34 In this study we found that patients with depression had a significantly larger white matter hyperintensity volume in the right parietal lobe than patients without depression, and no significant association was found between depression and frontal white matter hyperintensities. In a study that examined quantified electroencephalographic (qEEG) correlates of depression in Alzheimer’s disease, we found a significant association between depression and increased theta power in posterior brain areas.
9 In a subsequent study we compared 17 Alzheimer’s disease patients with comorbid depression with 13 age-matched individuals with depression, but no dementia and 10 age-matched healthy comparison subjects.
10 While depression (with or without Alzheimer’s disease) was significantly associated with lower alpha relative power, among Alzheimer’s disease patients this change was restricted to posterior brain areas. Furthermore, Alzheimer’s disease patients with depression also showed significant increases in delta power in posterior brain areas as compared to depressed individuals without dementia. Using 99mTcHMPAO SPECT, we compared 10 Alzheimer’s disease patients with major depression with 21 Alzheimer’s disease nondepressed patients. The main finding was that patients with major depression had significant hypoperfusion in temporoparietal regions as compared to the nondepressed group.

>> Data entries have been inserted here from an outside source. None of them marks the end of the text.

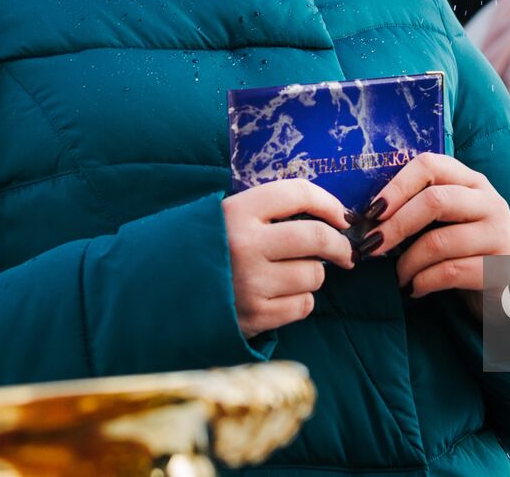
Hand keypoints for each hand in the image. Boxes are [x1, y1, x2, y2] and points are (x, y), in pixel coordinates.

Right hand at [222, 180, 355, 338]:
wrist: (162, 298)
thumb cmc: (207, 253)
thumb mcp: (226, 220)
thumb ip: (269, 213)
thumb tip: (331, 218)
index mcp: (236, 212)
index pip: (298, 193)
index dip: (329, 203)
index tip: (343, 216)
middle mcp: (244, 244)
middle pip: (317, 236)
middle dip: (340, 245)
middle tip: (346, 253)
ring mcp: (250, 282)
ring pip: (314, 274)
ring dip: (312, 275)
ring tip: (288, 276)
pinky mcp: (255, 315)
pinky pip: (303, 304)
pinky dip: (300, 301)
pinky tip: (279, 298)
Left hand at [356, 154, 509, 310]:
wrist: (506, 292)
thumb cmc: (464, 253)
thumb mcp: (446, 223)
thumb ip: (418, 210)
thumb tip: (366, 215)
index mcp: (472, 182)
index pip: (431, 165)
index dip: (397, 186)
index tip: (372, 212)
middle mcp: (490, 202)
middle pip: (434, 200)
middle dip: (395, 225)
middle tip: (372, 247)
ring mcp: (500, 234)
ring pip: (439, 241)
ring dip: (407, 263)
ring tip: (398, 277)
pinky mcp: (502, 269)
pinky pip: (450, 272)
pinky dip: (423, 283)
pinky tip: (416, 289)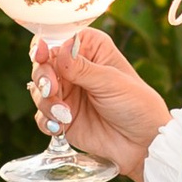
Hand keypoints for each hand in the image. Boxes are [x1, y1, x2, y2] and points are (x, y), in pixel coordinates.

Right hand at [32, 28, 168, 181]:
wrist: (142, 143)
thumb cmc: (136, 104)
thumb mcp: (111, 82)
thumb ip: (82, 68)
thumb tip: (59, 50)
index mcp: (90, 49)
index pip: (59, 38)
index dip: (45, 45)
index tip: (41, 53)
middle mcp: (74, 69)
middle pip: (42, 64)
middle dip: (43, 76)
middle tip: (52, 89)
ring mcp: (67, 93)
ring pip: (38, 90)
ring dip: (46, 101)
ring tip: (64, 113)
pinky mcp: (62, 117)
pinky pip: (41, 115)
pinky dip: (46, 120)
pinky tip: (60, 126)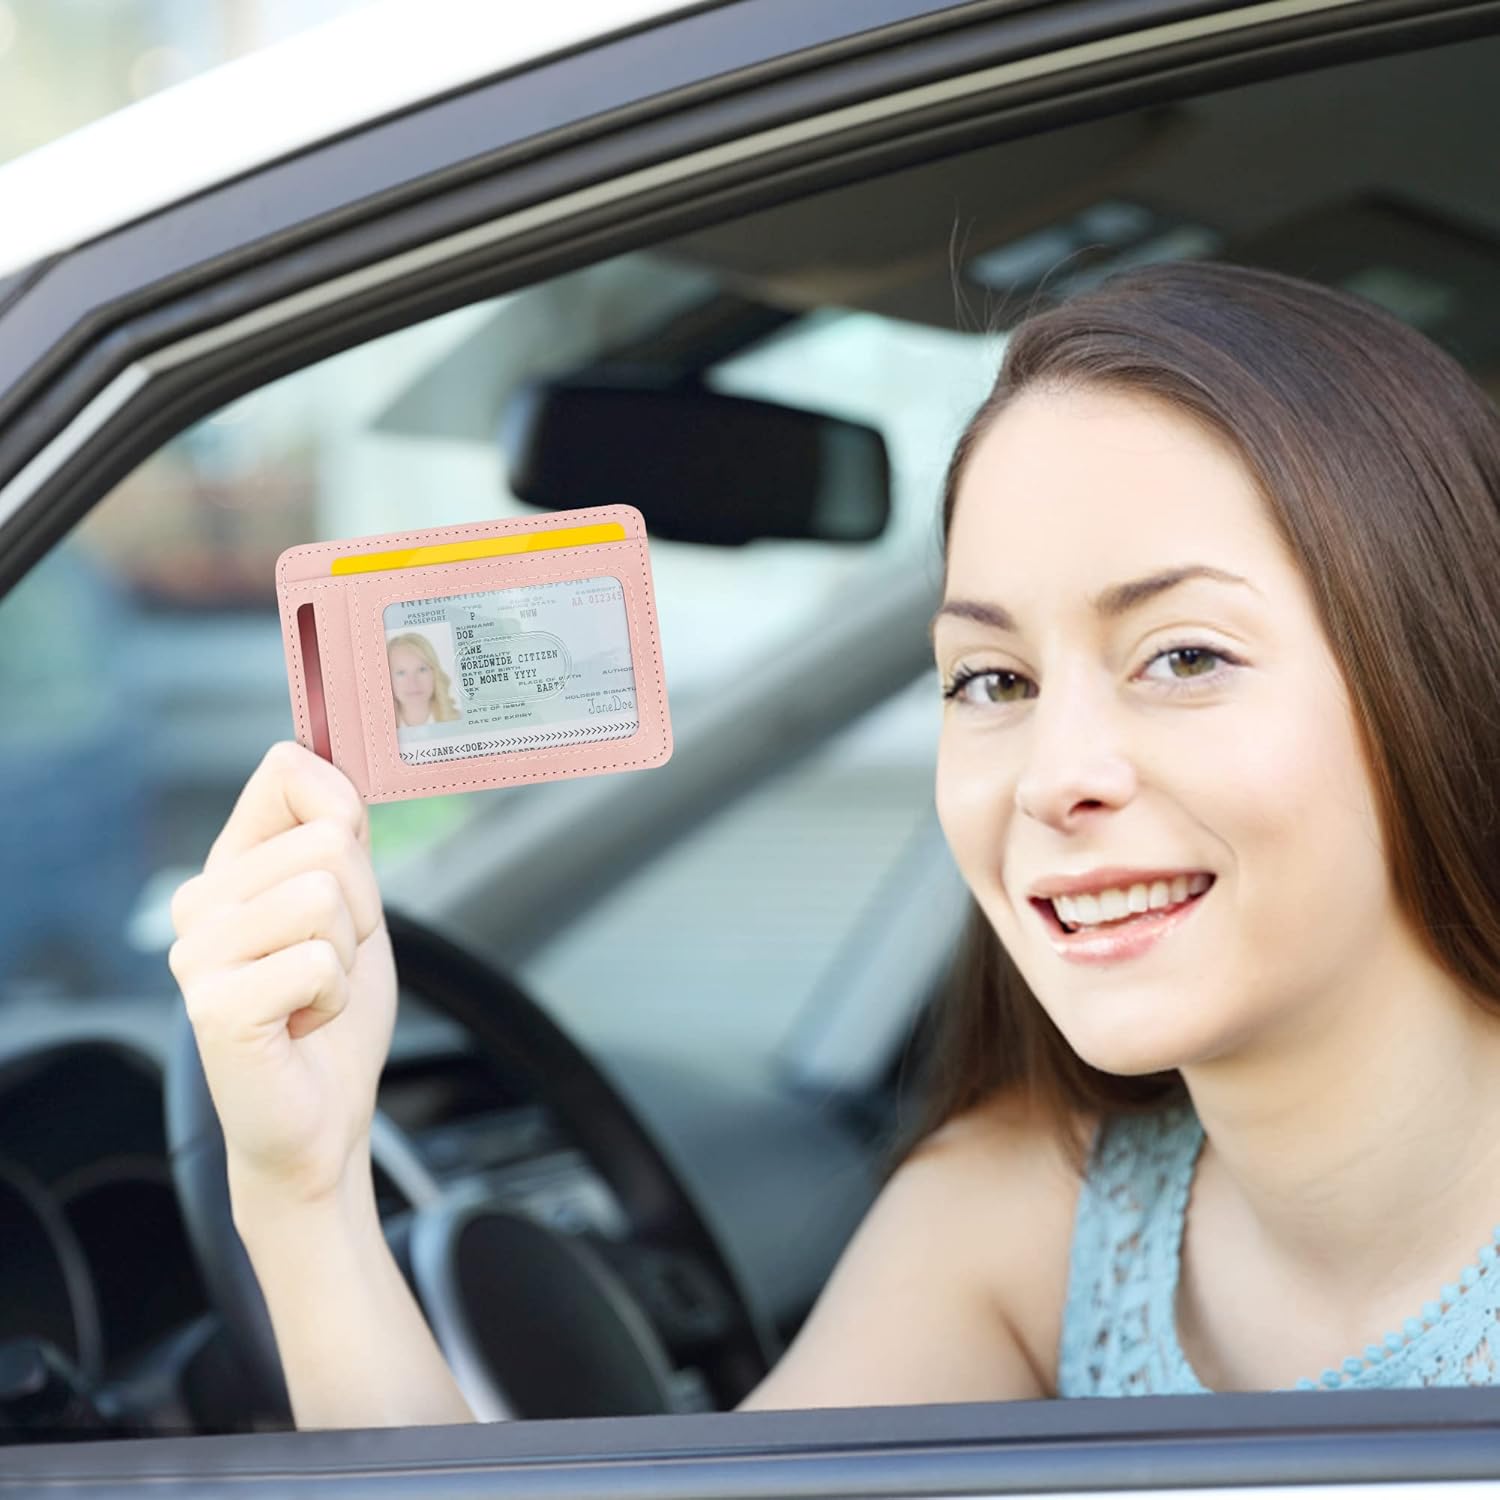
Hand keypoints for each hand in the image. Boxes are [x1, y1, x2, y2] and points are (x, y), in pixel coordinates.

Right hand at [168, 741, 396, 1210]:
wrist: (323, 1115)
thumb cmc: (334, 1012)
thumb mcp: (353, 904)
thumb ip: (337, 834)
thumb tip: (317, 755)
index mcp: (231, 866)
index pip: (287, 770)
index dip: (343, 812)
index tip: (349, 875)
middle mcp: (200, 901)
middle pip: (329, 842)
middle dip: (363, 908)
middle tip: (331, 962)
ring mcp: (199, 952)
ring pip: (326, 896)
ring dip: (349, 954)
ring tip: (314, 993)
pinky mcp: (216, 1004)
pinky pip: (320, 960)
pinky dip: (334, 998)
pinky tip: (301, 1025)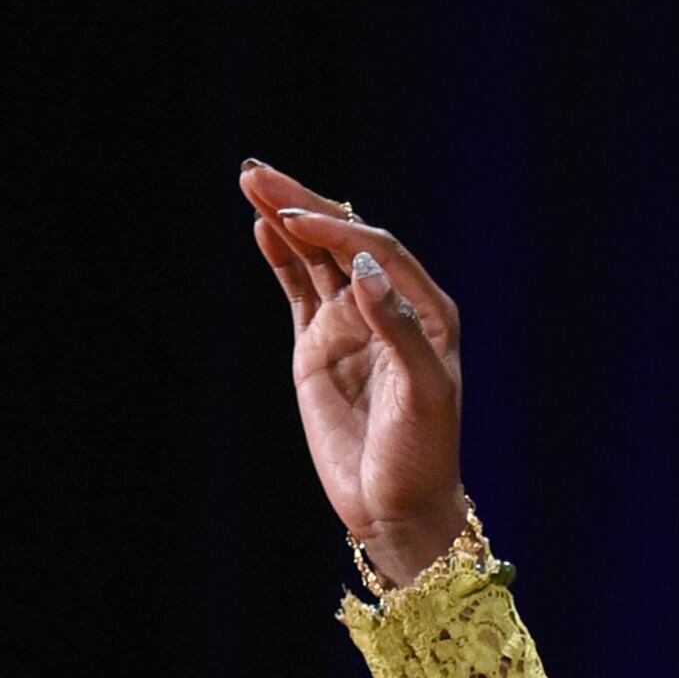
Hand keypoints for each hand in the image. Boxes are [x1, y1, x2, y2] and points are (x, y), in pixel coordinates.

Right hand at [236, 160, 469, 584]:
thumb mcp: (422, 393)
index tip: (299, 221)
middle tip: (257, 172)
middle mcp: (388, 308)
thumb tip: (359, 266)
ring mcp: (350, 325)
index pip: (378, 252)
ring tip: (251, 182)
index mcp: (427, 312)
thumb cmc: (422, 455)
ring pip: (314, 259)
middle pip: (342, 241)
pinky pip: (298, 290)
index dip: (339, 231)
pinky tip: (263, 229)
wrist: (397, 506)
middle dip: (303, 205)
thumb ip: (395, 327)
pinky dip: (281, 259)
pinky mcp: (319, 346)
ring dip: (286, 220)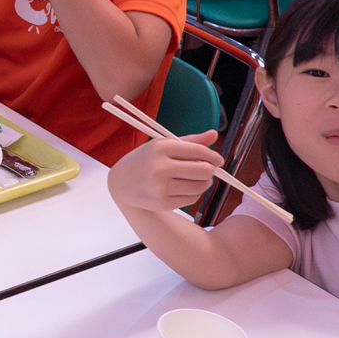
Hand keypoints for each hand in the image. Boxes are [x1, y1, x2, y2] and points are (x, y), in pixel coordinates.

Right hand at [108, 130, 224, 213]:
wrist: (120, 184)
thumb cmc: (146, 161)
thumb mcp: (162, 145)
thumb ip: (190, 141)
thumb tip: (214, 135)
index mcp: (160, 147)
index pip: (198, 151)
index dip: (213, 156)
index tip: (218, 160)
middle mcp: (159, 166)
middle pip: (203, 170)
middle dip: (210, 170)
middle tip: (207, 170)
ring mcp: (160, 186)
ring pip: (200, 186)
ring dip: (204, 183)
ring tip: (197, 179)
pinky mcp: (162, 203)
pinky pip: (191, 199)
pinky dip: (194, 194)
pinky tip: (185, 188)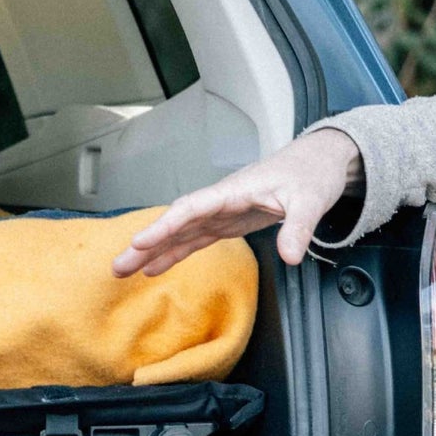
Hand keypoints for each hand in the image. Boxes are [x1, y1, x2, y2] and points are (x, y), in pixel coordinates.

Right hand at [111, 128, 362, 277]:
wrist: (318, 163)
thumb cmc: (310, 173)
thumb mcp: (311, 200)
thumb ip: (298, 228)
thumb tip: (290, 256)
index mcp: (232, 191)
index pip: (190, 209)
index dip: (164, 226)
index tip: (140, 242)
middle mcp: (219, 202)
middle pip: (174, 224)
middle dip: (144, 245)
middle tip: (117, 266)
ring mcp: (220, 214)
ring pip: (178, 234)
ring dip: (151, 253)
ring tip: (124, 272)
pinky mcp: (227, 224)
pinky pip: (194, 241)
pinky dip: (173, 255)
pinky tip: (155, 269)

8 Among 93 patients with a right hemisphere stroke, we found a significant association between depression and right parietal damage.
35 Future studies should compare the severity and location of white matter hyperintensities in comparable samples of demented and nondemented individuals with depression.
In conclusion, we found a significant association between white matter hyperintensities and behavioral disorders in patients with Alzheimer’s disease. Whereas apathy was significantly associated with larger white matter hyperintensities in the frontal lobes, depression was associated with larger right parietal white matter hyperintensities. On the other hand, neither gray nor white matter atrophy was associated with apathy or depression. Future studies may use more sophisticated neuroimaging techniques to further examine the association between pathological white matter changes and the behavioral disorders of dementia.